CIJ : Canberra à l’abordage des baleiniers nippons

« Nous nous sommes constamment opposés à la violation du droit international qu’exerce le Japon à travers le massacre des baleines mais le Japon a refusé de mettre un terme à cette activité », a déclaré Bill Campbell, avocat au bureau du procureur général australien, à l’ouverture de l’audience.

« Le Japon cherche à dissimuler sa chasse à la baleine à but commercial sous la blouse blanche de la science », a-t-il ajouté, assurant : « ce n’est pas de la science, tout simplement ».

Canberra avait saisi la CIJ en 2010, estimant que le Japon viole ses obligations internationales en harponnant chaque année des centaines de baleines dans l’océan Austral dans le cadre de son programme de recherche scientifique Jarpa II.

La Commission baleinière internationale (CBI) proscrit toute chasse commerciale en vertu d’un moratoire de 1986, et Canberra estime que le Japon détourne un article du moratoire autorisant la chasse à des fins de recherche scientifique.

Car la chair des cétacés finit sur les étals nippons, et le Japon ne s’en cache d’ailleurs pas, lui pour qui la chasse à la baleine est une tradition culturelle ancestrale. Seules la Norvège et l’Islande continuent la chasse commerciale malgré le moratoire.

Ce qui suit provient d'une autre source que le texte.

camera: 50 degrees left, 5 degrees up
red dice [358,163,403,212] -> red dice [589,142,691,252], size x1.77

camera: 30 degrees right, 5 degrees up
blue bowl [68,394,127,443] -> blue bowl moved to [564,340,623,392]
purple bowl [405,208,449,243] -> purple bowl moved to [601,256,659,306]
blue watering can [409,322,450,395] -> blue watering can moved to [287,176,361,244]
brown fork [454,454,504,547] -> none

Les représentants de l’Australie, qui ont commencé à présenter leurs arguments vers 10H00 (08H00 GMT), auront la parole jusque vendredi au Palais de la Paix, à La Haye, où siège la CIJ. Les Japonais s’exprimeront la semaine suivante mais un jugement n’est pas attendu avant des mois.

Quelque 6.800 petits rorquals (baleines de Minke) de l’Antarctique ont été tués entre 1987 et 2005 dans le cadre du programme Jarpa I, le prédécesseur de Jarpa II. Environ 2.600 petits rorquals entre 2005 et 2009 et au moins 13 rorquals communs entre 2005 et 2007 ont été tués par les baleiniers japonais.

Jarpa II vise les petits rorquals, les rorquals communs et les baleines à bosse, ces deux dernières espèces étant considérées comme en danger. Aucune baleine à bosse n’a encore été tuée dans le cadre de Jarpa II, reconnaît toutefois Canberra.

Un but scientifique légitime, soutient Tokyo

Tokyo soutient que son programme, souvent critiqué par la communauté internationale, est légitime et scientifique car son but est de prouver que les populations de baleines peuvent supporter une chasse commerciale sans être menacées.

« La chasse à la baleine scientifique du Japon est menée pour des raisons scientifiques en concordance avec la loi internationale », a soutenu à des journalistes, Koji Tsuruoka, le vice-ministre des Affaires étrangères.

« Le Japon est fier de ses traditions de vie en harmonie avec la nature et de l’utilisation traditionnelle des ressources tout en assurant leur durabilité », a-t-il ajouté à son arrivée au Palais de la Paix.

Selon le porte-parole de la délégation qui représente le Japon, Noriyuki Shikata, les résultats des recherches fournissent « des informations très importantes pour comprendre les populations de baleines dans l’Antarctique », a-t-il assuré à l’AFP.

Selon M. Shikata, les quantités chassées ne représentent aucun risque pour la conservation des populations de baleines.

Les militants de l’association Sea Shepherd suivent de très près les débats devant la CIJ, eux qui harcèlent les baleiniers japonais dans l’Antarctique pour les empêcher de chasser, une pratique pouvant mener à des affrontements musclés.

Deux navires de l’organisation avaient heurté le navire-usine japonais Nisshin Maru en février, chaque partie accusant l’autre d’être l’agresseur.

Pour Patrick Ramage, directeur du programme « baleines » du Fonds international pour la protection des animaux « le jugement a déjà été rendu dans le tribunal de l’opinion publique ».

« La chasse à la baleine commerciale, effectuée de manière publique ou sous le déguisement de la science est une pratique cruelle et désuète qui n’apporte rien à la science », a-t-il affirmé dans un communiqué.